# Source text
One thing I have changed in every architecture is that PG_arch_1 is now a
per-folio bit instead of a per-page bit.  This was something that would
have to happen eventually, and it makes sense to do it now rather than
iterate over every page involved in a cache flush and figure out if it
needs to happen.

The point of all this is better performance, and Fengwei Yin has
measured improvement on x86.  I suspect you'll see improvement on
your architecture too.  Try the new will-it-scale test mentioned here:
https://lore.kernel.org/linux-mm/20230206140639.538867-5-fengwei.yin@intel.com/
You'll need to run it on an XFS filesystem and have
CONFIG_TRANSPARENT_HUGEPAGE set.

For testing, I've only run the code on x86.  If an x86->foo compiler
exists in Debian, I've built defconfig.  I'm relying on the buildbots
to tell me what I missed, and people who actually have the hardware to
tell me if it actually works.

I'd like to get this into the MM tree soon after the current merge window
closes, so quick feedback would be appreciated.

v3:
 - Reinstate flush_dcache_icache_phys() on PowerPC
 - Fix folio_flush_mapping().  The documentation was correct and the
   implementation was completely wrong
 - Change the flush_dcache_page() documentation to describe
   flush_dcache_folio() instead
 - Split ARM from ARC.  I messed up my git commands
 - Remove page_mapping_file()
 - Rationalise how flush_icache_pages() and flush_icache_page() are defined
 - Use flush_icache_pages() in do_set_pmd()
 - Pick up Guo Ren's Ack for csky

Matthew Wilcox (Oracle) (30):
  mm: Convert page_table_check_pte_set() to page_table_check_ptes_set()
  mm: Add generic flush_icache_pages() and documentation
  mm: Add folio_flush_mapping()

# Data section
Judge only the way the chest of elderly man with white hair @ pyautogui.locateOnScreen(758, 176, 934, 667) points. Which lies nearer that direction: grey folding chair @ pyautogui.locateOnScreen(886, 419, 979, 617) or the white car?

# Tasks and exercises
- A) Answer these questions from the patch announcement, one line each:
(i) What has PG_arch_1 become in every architecture?
(ii) On which architecture has Fengwei Yin measured an improvement?
(iii) According to the v3 notes, for which architecture was Guo Ren's Ack picked up?
- B) Translate this sentence from the patch announcement into Spanish: "The point of all this is better performance, and Fengwei Yin has measured improvement on x86."
- C) Carry on with the patch announcement about per-folio cache flushing, starting after its last line.

# List of answers
- A)
(i) A per-folio bit instead of a per-page bit.
(ii) x86.
(iii) csky.

- B) El objetivo de todo esto es un mejor rendimiento, y Fengwei Yin ha medido una mejora en x86.

- C)
  mm: Remove ARCH_IMPLEMENTS_FLUSH_DCACHE_FOLIO
  alpha: Implement the new page table range API
  arc: Implement the new page table range API
  arm: Implement the new page table range API
  arm64: Implement the new page table range API
  csky: Implement the new page table range API
  hexagon: Implement the new page table range API
  ia64: Implement the new page table range API
  loongarch: Implement the new page table range API
  m68k: Implement the new page table range API
  microblaze: Implement the new page table range API
  mips: Implement the new page table range API
  nios2: Implement the new page table range API
  openrisc: Implement the new page table range API
  parisc: Implement the new page table range API
  powerpc: Implement the new page table range API
  riscv: Implement the new page table range API
  s390: Implement the new page table range API
  superh: Implement the new page table range API
  sparc32: Implement the new page table range API
  sparc64: Implement the new page table range API
  um: Implement the new page table range API
  x86: Implement the new page table range API
  xtensa: Implement the new page table range API
  mm: Remove page_mapping_file()
  mm: Rationalise flush_icache_pages() and flush_icache_page()
  mm: Use flush_icache_pages() in do_set_pmd()

Yin Fengwei (4):
  filemap: Add filemap_map_folio_range()
  rmap: add folio_add_file_rmap_range()
  mm: Convert do_set_pte() to set_pte_range()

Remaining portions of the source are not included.